The motion of the elephant’s howdah was indeed something like a ship, for it swayed from side to side as the beast plodded northwards and at first Sharpe had to grip onto the edge of the basket, but once he had accustomed himself to the motion he relaxed and leaned back on the cushioned seat. The howdah had two seats, one in front of the other, and Sharpe had the rearmost, but after a while Pohlmann twisted in his seat and showed how he could raise his own backrest and lay it flat so that the whole howdah became one cushioned bed that could be concealed by the curtains that hung from the wicker-framed canopy.

“It’s a fine place to bring a woman, Sergeant,” Pohlmann said as he restored the backrest to its upright position, ‘but the girth straps broke once and the whole thing fell off! It fell slowly, luckily, and I still had my breeches on so not too much dignity was lost.”

“You don’t look like a man who worries much about dignity, sir.”

“I worry about reputation,” Pohlmann said, ‘which isn’t the same thing. I keep my reputation by winning victories and giving away gold. Those men’ he gestured at his purple-coated bodyguards who marched on either flank of the elephant ‘are each paid as much as a lieutenant in British service. And as for my European officers!” He laughed.

“They’re all making more money than they dreamed possible. Look at ’em!” He jerked his head at the score of European officers who followed the elephant. Dodd was among them, but riding apart from the others and with a morose expression on his long face as though he resented having to pay court to his commanding officer. His horse was a sway-backed, hard-mouthed mare, a poor beast as ungainly and sullen as her master.

“Greed, Sharpe, greed, that’s the best motive for a soldier,” Pohlmann said.

“Greed will make them fight like demons, if our lord and master ever allows us to fight.”

“You think he won’t, sir?”

Pohlmann grinned.

“Scindia listens to his astrologers rather more than he listens to his Europeans, but I’ll slip the bastards some gold when the time comes, and they’ll tell him the stars are propitious and he’ll give me the whole army and let me loose.”

“How big is the whole army, sir?”

Pohlmann smiled, recognizing that Sharpe was asking questions on behalf of Colonel McCandless.

“By the time you face us, Sergeant, we should have over a hundred thousand men. And of those? Fifteen thousand infantry are first class, thirty thousand infantry are reliable, and the rest are horsemen who are only good for plundering the wounded. We’ll also have a hundred guns, all of them as good as any in Europe. And how big will your army be?”

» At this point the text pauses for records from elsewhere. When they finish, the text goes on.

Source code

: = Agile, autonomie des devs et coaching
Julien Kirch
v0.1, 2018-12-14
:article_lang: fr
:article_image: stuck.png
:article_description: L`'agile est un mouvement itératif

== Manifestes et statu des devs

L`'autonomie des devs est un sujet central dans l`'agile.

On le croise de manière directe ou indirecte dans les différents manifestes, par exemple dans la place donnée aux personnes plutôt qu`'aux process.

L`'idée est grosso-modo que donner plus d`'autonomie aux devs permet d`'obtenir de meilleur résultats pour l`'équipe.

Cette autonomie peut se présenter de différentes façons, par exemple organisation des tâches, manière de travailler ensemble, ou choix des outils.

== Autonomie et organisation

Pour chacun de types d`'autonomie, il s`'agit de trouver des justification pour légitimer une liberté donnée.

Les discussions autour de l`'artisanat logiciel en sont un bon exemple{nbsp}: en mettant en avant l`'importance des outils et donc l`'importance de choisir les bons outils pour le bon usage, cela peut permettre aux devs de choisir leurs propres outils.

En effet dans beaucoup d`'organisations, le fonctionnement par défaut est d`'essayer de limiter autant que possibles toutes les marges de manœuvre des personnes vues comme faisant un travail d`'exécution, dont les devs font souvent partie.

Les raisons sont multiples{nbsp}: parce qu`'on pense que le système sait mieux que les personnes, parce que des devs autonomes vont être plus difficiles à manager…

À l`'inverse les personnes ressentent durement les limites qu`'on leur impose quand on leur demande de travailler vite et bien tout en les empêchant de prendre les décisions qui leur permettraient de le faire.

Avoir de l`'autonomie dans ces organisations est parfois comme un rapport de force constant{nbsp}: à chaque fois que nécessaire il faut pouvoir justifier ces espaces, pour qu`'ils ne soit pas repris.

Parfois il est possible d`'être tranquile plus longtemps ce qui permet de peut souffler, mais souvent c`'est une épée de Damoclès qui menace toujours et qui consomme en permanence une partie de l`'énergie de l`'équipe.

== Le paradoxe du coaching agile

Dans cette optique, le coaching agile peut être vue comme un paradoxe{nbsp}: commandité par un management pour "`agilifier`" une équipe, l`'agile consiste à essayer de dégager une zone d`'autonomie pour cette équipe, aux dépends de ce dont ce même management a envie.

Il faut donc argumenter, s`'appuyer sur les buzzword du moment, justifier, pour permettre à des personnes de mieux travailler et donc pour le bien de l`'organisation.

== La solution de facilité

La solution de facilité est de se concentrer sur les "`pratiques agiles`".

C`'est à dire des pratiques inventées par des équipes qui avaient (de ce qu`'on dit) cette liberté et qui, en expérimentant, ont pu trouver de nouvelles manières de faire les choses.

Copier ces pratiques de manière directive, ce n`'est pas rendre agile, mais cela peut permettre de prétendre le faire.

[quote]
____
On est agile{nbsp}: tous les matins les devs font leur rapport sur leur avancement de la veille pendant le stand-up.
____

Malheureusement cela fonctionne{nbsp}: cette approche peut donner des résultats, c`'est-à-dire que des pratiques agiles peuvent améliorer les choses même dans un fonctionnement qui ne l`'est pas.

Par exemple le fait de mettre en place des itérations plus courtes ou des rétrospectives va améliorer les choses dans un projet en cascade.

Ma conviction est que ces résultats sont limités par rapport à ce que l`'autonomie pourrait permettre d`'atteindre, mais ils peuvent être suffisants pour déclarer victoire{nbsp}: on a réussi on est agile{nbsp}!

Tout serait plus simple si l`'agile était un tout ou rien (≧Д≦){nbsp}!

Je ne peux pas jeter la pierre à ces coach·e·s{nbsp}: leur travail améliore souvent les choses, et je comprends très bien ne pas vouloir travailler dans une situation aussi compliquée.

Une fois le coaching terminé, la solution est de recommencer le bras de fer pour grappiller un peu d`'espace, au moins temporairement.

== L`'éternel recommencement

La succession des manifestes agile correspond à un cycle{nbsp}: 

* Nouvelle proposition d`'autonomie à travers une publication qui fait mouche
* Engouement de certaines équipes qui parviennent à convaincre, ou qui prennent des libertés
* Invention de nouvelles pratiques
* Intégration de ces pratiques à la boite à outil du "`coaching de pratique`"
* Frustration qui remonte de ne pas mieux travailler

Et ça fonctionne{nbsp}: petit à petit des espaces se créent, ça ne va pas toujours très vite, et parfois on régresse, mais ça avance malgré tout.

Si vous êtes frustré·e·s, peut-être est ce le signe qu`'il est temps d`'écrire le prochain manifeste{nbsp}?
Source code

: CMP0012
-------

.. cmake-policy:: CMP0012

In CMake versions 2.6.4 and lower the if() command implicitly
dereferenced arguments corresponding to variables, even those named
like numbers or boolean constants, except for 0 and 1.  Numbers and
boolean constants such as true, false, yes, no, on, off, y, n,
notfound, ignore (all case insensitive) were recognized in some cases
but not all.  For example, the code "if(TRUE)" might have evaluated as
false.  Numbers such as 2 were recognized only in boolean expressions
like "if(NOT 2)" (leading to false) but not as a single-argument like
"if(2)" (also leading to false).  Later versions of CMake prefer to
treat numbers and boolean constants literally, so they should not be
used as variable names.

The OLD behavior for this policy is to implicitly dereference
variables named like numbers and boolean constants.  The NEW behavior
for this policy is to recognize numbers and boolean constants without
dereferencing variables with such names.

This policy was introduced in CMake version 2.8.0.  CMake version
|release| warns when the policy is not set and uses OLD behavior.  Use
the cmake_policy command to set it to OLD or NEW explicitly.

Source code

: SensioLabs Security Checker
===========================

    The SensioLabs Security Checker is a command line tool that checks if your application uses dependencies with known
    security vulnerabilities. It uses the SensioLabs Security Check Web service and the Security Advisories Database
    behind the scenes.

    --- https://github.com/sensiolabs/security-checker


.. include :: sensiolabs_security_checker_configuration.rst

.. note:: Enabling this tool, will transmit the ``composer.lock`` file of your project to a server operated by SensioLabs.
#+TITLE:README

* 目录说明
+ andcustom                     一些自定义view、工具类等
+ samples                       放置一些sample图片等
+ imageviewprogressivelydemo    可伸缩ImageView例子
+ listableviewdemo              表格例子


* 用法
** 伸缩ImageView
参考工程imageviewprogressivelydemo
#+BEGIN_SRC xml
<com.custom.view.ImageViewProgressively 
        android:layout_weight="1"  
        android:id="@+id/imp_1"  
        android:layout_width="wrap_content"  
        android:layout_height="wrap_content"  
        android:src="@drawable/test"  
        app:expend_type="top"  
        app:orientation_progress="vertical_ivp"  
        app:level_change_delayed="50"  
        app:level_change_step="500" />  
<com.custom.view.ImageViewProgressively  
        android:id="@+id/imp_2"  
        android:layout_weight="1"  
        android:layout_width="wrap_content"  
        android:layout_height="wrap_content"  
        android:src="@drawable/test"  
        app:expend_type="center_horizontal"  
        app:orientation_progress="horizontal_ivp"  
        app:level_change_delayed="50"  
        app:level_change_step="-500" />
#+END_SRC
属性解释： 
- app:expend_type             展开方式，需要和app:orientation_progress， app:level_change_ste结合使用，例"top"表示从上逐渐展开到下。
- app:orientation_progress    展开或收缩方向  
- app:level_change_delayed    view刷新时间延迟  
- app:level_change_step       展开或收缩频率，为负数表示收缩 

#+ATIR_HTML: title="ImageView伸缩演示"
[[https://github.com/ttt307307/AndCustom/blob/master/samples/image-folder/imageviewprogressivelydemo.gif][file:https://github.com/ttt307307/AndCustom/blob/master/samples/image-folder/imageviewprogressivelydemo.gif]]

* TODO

“Don’t know, sir,” Sharpe said woodenly.

Pohlmann smiled.

“Wellesley has, maybe, seven and a half thousand men, infantry and cavalry, while Colonel Stevenson has perhaps another seven thousand so together you’ll number, what? Fourteen and a half thousand? With forty guns? You think fourteen thousand men can beat a hundred thousand? And what happens, Sergeant Sharpe, if I manage to catch one of your little armies before the other can support it?” Sharpe said nothing, and Pohlmann smiled.